Si yo me hubiera liado a bimbas con todo indeseable que lo merecía, porque el pobre imbécil quería ridiculizarme o competir por algo que era mío, mis maestros hubieran pensado de mi que había acabado torciéndome en la vida. Mis padres también hubieran sufrido con la gente hablando de los problemas que siempre han habido en esa casa. Tampoco he sido nunca un tío con un cuerpo de resolver las cosas a bimbas. Por eso –cuando tienen arreglo- resuelvo las cosas hablando. Nunca me he pegado con nadie. De pequeño me han dado algunas veces, y nunca he hecho nada que no sea cubrirme de los golpes o de los empujones. Una vez le di una pedrada en la cabeza a un niño y cuando vi la sangre supe que nunca sería un samurai. En el cole yo era siempre dos años menor y todos tenían siempre dos años más de hormonas y de músculos que yo. Me vacilaban, sobre todo si había niñas delante.
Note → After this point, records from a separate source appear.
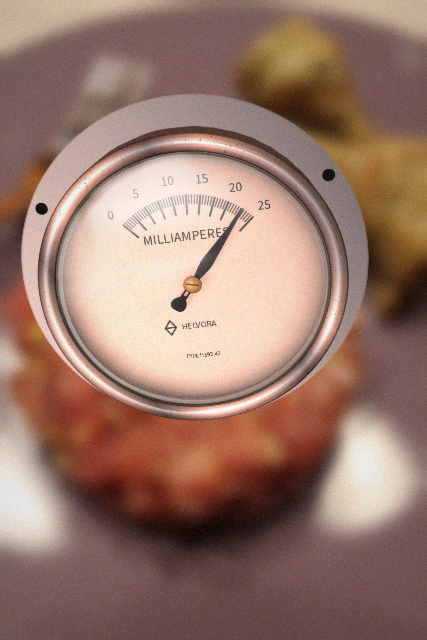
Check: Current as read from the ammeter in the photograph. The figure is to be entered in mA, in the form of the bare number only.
22.5
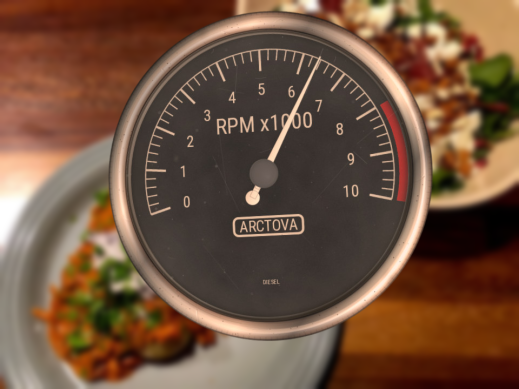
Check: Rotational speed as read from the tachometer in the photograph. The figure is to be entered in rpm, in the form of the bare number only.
6400
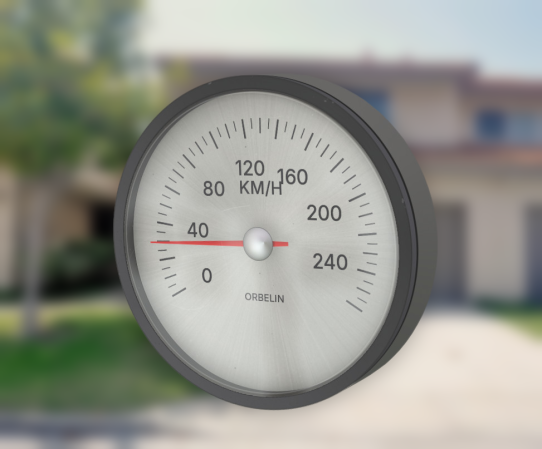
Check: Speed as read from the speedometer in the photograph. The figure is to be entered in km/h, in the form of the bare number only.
30
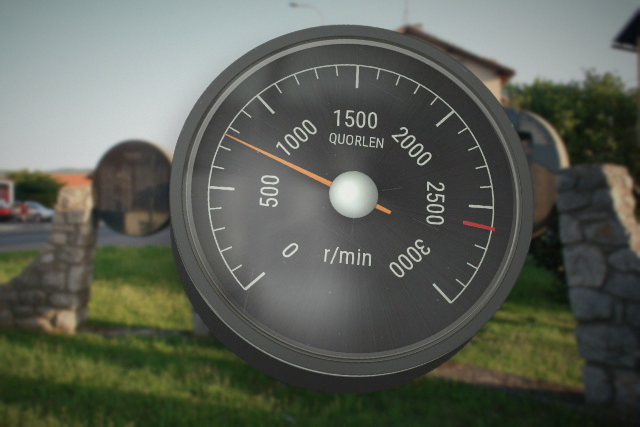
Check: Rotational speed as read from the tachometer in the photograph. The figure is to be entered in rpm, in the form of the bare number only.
750
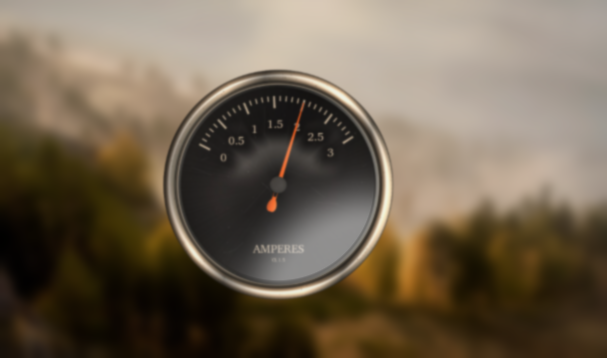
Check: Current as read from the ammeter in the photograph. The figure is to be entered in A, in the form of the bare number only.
2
Me humillaban constantemente. Y yo sentía que era un mierda si no me defendía. En el cole los maestros siempre decían que hablando se entiende la gente. Y pensé que por qué no podía decirles lo que pensaba a los becerros que se metían conmigo. Tuve que empezar a hablar, sobre todo antes de que se liara, me convenía. He hecho eso desde chico, pero es ahora cuando estoy siendo consciente de que el truco consiste en hacerle un regate mental al becerro en cuestión. Puedes regatearle para calmarlo, para disuadirle o para hacerte su colega. De todas formas, cuando alguien me toca realmente los cojones, el regate mental es para devolverle el golpe. Ahora creo que estoy algo encabronado con las cosas y tengo algunas veces hasta mala leche. Pero sigo pensando igual con respecto a la sangre y a la violencia física. Cuando me tocan los cojones de verdad el truco consiste en dejarlos en ridículo sin que después me partan la boca. No es fácil, pero hasta ahora he ganado casi siempre. Una vez le dije una cosa a un becerro, que hasta sus amigos –que también venían a calentarme- se partían el culo. Dejé las cosas de forma que para el becerro que me quería guantear pareciera realmente ridículo que me pegara, así que se rió también y acabamos tomándonos un Gin tonic. Sólo él no sabía que el protagonista del chiste era él. Pero bueno, lo importante era que él no hizo correr mi sangre y yo miraba satisfecho las miradas de respeto de sus amigos. Esa es la única fuerza que tengo cuando la adversidad o la puta vida adopta forma de becerro. Mi lengua, mi cabeza, simpatía y perversidad.
Así mis maestros ahora pueden pensar que me enseñaron bien a pensar, mis padres saben que si la gente habla de mí, yo hablaré de ellos. Mantengo en forma mis trucos, que ya me salen de forma natural, al mismo tiempo que estudio el campo de batalla, que no tiene fronteras ni descansos.